Both Dunn and Selfeed pencils are marked “Pat. Pend.” and “Pat. Appl’d For,” and none are marked “Patented,” indicating that they were made after the patents were applied for, but before they were issued.  That is consistent with the history of the Ingersoll patents.

Wall-Stieh set up the Selfeed Pencil Company to manufacture Selfeed pencils in December, 1925; the Selfeed Pencil Company relocates to 267-271 Mt. Pleasant Avenue, Newark, New Jersey after purchasing that location in August, 1927.

And then . . . this appears in the early 1930s:


These have the same plain cap as a Dunn pencil, a clip almost identical to the Selfeed and bear an imprint under the cap:


“Sterling Esterbrook / Made in USA.”  Esterbrook referred to this as model “PS” - it was in the company’s lineup of “Push” pencils, in Sterling (hence the PS).  The earliest reference found to this pencil being offered is in an Esterbrook catalog, alongside more familiar plastic cap-actuated Esterbrook pencils.  The catalog was reproduced in The Fountain Pens of  Esterbrook book by Paul Hoban, and he dates the catalog to 1938 or 1939; however, Esterbrook maven Brian Anderson dates the catalog to 1934.  By 1934, sterling pencils such as the PS had largely become passe, so it is likely that Esterbrook introduced the pencils earlier, continuing to offer them after the company made the design its own with plastic barrels.

The Esterbrook PS is nearly identical to the Selfeed:




The only significant difference is that the PS uses the version of Robert Ingersoll’s pencil with the clutch extended through the end of the barrel, while the Selfeed and Dunn pencils use the version in which the clutch is concealed within the barrel:


The Esterbrook PS may be the clincher for the notion that the Selfeed Pencil Company did not survive the Depression and was sold, including the rights to its still pending patent applications, to Esterbrook.

Maybe.  There’s a curious detail I’ve noticed in my research that suggests another possibility.  Dunn Pen and Pencil, Inc. was in New York and Selfeed started in New York, relocating to Newark, New Jersey in 1927.  Esterbrook was located in Camden, New Jersey.

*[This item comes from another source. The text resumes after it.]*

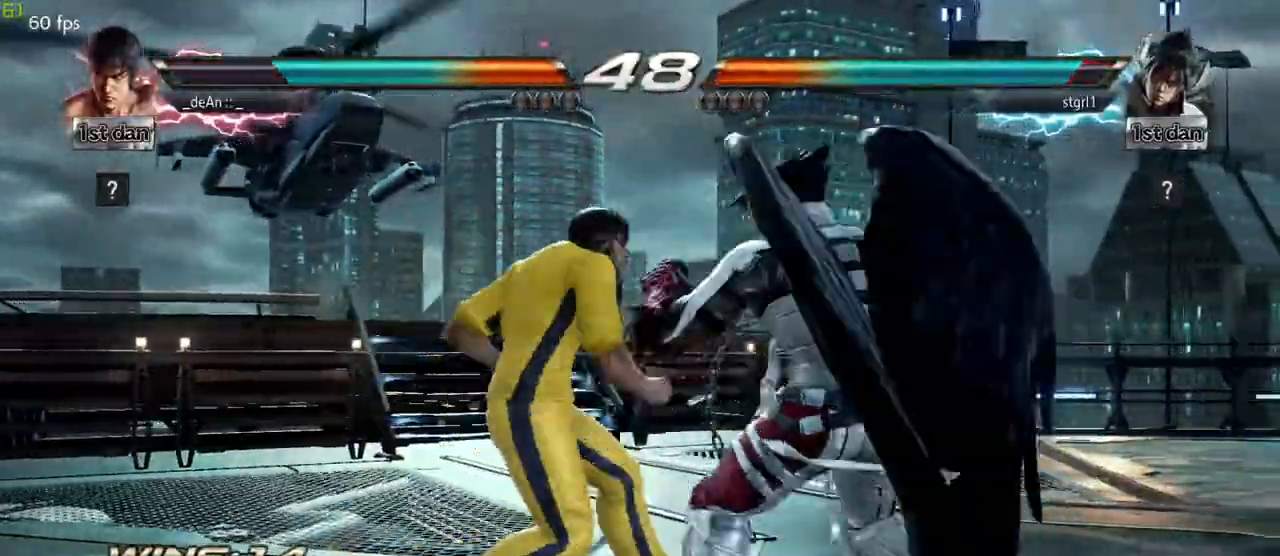
{"buttons": [], "left_stick": "center", "events": [[83, "left_stick", "center"]]}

References to the Dunn Pen and Pencil and the Selfeed Pencil Company in the historical record are fleeting, but there’s a pattern: in October 1926, when Dunn Pen and Pencil advertised that Dunn pencils were being blown out (picturing a pencil with a clip that resembles a Selfeed or Esterbrook PS, not a Dunn), that advertisement didn’t appear in New York papers – it appeared in the Philadelphia Inquirer, right across the river from Camden, New Jersey:


In August, 1926, when the Selfeed Pencil Company advertised for sales representatives, the advertisement appeared also in the Philadelphia Inquirer:


Does this suggest Esterbrook made both the Dunn and Selfeed pencils all along, picking up the patent rights and continuing to manufacture them on its own account after Dunn and Selfeed had both failed?  Maybe.  Gimbel’s, which advertised the Dunn blowout, would have been much closer to the source of an overrun of Dunn pencils if they were warehoused just across the river, and sales representatives of the Selfeed wouldn’t have needed to go very far to pick up their inventory if that were true, either.